◆ PROBLEM TO WORK ON:
Reproduce the following entries verbatim, preserving every line, character, and spacing.

*** Block opens ***

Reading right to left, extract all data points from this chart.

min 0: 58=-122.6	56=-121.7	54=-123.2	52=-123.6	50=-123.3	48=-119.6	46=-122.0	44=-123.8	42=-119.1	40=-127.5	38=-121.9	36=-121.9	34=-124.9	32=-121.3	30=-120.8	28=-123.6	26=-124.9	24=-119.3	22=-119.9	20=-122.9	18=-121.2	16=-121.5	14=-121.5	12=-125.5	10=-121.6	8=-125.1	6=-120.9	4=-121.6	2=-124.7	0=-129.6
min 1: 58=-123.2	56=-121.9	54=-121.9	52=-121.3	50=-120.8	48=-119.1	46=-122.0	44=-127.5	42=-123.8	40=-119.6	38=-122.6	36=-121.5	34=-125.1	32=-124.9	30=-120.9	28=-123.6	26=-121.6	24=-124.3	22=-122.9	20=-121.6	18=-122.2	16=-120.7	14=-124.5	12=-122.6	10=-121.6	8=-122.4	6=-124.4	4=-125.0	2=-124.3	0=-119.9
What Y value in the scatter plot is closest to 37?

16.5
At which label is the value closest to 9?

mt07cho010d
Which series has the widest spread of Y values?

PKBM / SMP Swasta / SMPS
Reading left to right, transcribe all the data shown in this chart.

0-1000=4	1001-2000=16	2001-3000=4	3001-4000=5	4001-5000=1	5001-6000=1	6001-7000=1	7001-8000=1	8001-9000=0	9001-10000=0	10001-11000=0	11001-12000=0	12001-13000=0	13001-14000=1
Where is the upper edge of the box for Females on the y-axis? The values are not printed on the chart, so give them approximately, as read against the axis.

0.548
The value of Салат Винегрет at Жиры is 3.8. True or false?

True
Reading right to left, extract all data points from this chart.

*** Block closes ***

◆ TASK OUTPUT:
Reading right to left, extract all data points from this chart.

min 0: 58=-122.6	56=-121.7	54=-123.2	52=-123.6	50=-123.3	48=-119.6	46=-122.0	44=-123.8	42=-119.1	40=-127.5	38=-121.9	36=-121.9	34=-124.9	32=-121.3	30=-120.8	28=-123.6	26=-124.9	24=-119.3	22=-119.9	20=-122.9	18=-121.2	16=-121.5	14=-121.5	12=-125.5	10=-121.6	8=-125.1	6=-120.9	4=-121.6	2=-124.7	0=-129.6
min 1: 58=-123.2	56=-121.9	54=-121.9	52=-121.3	50=-120.8	48=-119.1	46=-122.0	44=-127.5	42=-123.8	40=-119.6	38=-122.6	36=-121.5	34=-125.1	32=-124.9	30=-120.9	28=-123.6	26=-121.6	24=-124.3	22=-122.9	20=-121.6	18=-122.2	16=-120.7	14=-124.5	12=-122.6	10=-121.6	8=-122.4	6=-124.4	4=-125.0	2=-124.3	0=-119.9
What Y value in the scatter plot is closest to 37?

16.5
At which label is the value closest to 9?

mt07cho010d
Which series has the widest spread of Y values?

PKBM / SMP Swasta / SMPS
Reading left to right, transcribe all the data shown in this chart.

0-1000=4	1001-2000=16	2001-3000=4	3001-4000=5	4001-5000=1	5001-6000=1	6001-7000=1	7001-8000=1	8001-9000=0	9001-10000=0	10001-11000=0	11001-12000=0	12001-13000=0	13001-14000=1
Where is the upper edge of the box for Females on the y-axis? The values are not printed on the chart, so give them approximately, as read against the axis.

0.548
The value of Салат Винегрет at Жиры is 3.8. True or false?

True
Reading right to left, extract all data points from this chart.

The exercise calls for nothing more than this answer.